- DATA FOR REVIEW -
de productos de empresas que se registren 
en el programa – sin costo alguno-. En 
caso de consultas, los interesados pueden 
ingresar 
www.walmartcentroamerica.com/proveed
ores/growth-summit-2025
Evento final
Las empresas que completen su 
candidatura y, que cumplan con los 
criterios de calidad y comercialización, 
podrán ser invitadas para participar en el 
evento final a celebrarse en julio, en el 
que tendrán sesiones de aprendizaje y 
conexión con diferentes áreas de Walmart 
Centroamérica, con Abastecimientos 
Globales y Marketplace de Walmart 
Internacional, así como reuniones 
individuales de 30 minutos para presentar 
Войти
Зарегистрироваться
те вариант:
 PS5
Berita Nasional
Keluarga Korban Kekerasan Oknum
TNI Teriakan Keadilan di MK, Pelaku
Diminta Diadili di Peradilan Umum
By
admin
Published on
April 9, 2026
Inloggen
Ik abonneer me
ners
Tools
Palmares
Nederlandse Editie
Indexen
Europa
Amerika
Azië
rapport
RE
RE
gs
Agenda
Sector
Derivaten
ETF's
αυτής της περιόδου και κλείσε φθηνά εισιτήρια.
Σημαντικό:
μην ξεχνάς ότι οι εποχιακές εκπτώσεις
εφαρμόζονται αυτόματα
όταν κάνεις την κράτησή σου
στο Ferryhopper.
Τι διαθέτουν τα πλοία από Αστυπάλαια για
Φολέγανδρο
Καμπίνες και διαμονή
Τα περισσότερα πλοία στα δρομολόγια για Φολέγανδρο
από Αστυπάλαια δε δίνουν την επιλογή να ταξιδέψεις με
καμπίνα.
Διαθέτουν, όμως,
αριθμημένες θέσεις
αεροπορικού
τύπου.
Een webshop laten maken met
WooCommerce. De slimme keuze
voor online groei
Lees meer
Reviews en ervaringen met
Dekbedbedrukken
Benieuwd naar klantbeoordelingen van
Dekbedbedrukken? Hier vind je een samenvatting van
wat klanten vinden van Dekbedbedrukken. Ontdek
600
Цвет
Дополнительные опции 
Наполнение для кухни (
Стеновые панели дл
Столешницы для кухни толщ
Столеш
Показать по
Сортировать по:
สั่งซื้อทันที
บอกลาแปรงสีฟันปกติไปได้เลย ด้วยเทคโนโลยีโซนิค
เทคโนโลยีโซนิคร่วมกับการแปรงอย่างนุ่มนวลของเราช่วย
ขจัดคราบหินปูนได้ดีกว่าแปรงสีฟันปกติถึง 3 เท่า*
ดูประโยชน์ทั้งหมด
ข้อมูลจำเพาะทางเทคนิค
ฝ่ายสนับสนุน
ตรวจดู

- WHAT THE TASK ASKS -
Please update the listing by replacing every "Dekbedbedrukken" with "Dekbedovertrekken", leaving the rest of the listing unchanged.

- RESULT OF THE TASK -
de productos de empresas que se registren 
en el programa – sin costo alguno-. En 
caso de consultas, los interesados pueden 
ingresar 
www.walmartcentroamerica.com/proveed
ores/growth-summit-2025
Evento final
Las empresas que completen su 
candidatura y, que cumplan con los 
criterios de calidad y comercialización, 
podrán ser invitadas para participar en el 
evento final a celebrarse en julio, en el 
que tendrán sesiones de aprendizaje y 
conexión con diferentes áreas de Walmart 
Centroamérica, con Abastecimientos 
Globales y Marketplace de Walmart 
Internacional, así como reuniones 
individuales de 30 minutos para presentar 
Войти
Зарегистрироваться
те вариант:
 PS5
Berita Nasional
Keluarga Korban Kekerasan Oknum
TNI Teriakan Keadilan di MK, Pelaku
Diminta Diadili di Peradilan Umum
By
admin
Published on
April 9, 2026
Inloggen
Ik abonneer me
ners
Tools
Palmares
Nederlandse Editie
Indexen
Europa
Amerika
Azië
rapport
RE
RE
gs
Agenda
Sector
Derivaten
ETF's
αυτής της περιόδου και κλείσε φθηνά εισιτήρια.
Σημαντικό:
μην ξεχνάς ότι οι εποχιακές εκπτώσεις
εφαρμόζονται αυτόματα
όταν κάνεις την κράτησή σου
στο Ferryhopper.
Τι διαθέτουν τα πλοία από Αστυπάλαια για
Φολέγανδρο
Καμπίνες και διαμονή
Τα περισσότερα πλοία στα δρομολόγια για Φολέγανδρο
από Αστυπάλαια δε δίνουν την επιλογή να ταξιδέψεις με
καμπίνα.
Διαθέτουν, όμως,
αριθμημένες θέσεις
αεροπορικού
τύπου.
Een webshop laten maken met
WooCommerce. De slimme keuze
voor online groei
Lees meer
Reviews en ervaringen met
Dekbedovertrekken
Benieuwd naar klantbeoordelingen van
Dekbedovertrekken? Hier vind je een samenvatting van
wat klanten vinden van Dekbedovertrekken. Ontdek
600
Цвет
Дополнительные опции 
Наполнение для кухни (
Стеновые панели дл
Столешницы для кухни толщ
Столеш
Показать по
Сортировать по:
สั่งซื้อทันที
บอกลาแปรงสีฟันปกติไปได้เลย ด้วยเทคโนโลยีโซนิค
เทคโนโลยีโซนิคร่วมกับการแปรงอย่างนุ่มนวลของเราช่วย
ขจัดคราบหินปูนได้ดีกว่าแปรงสีฟันปกติถึง 3 เท่า*
ดูประโยชน์ทั้งหมด
ข้อมูลจำเพาะทางเทคนิค
ฝ่ายสนับสนุน
ตรวจดู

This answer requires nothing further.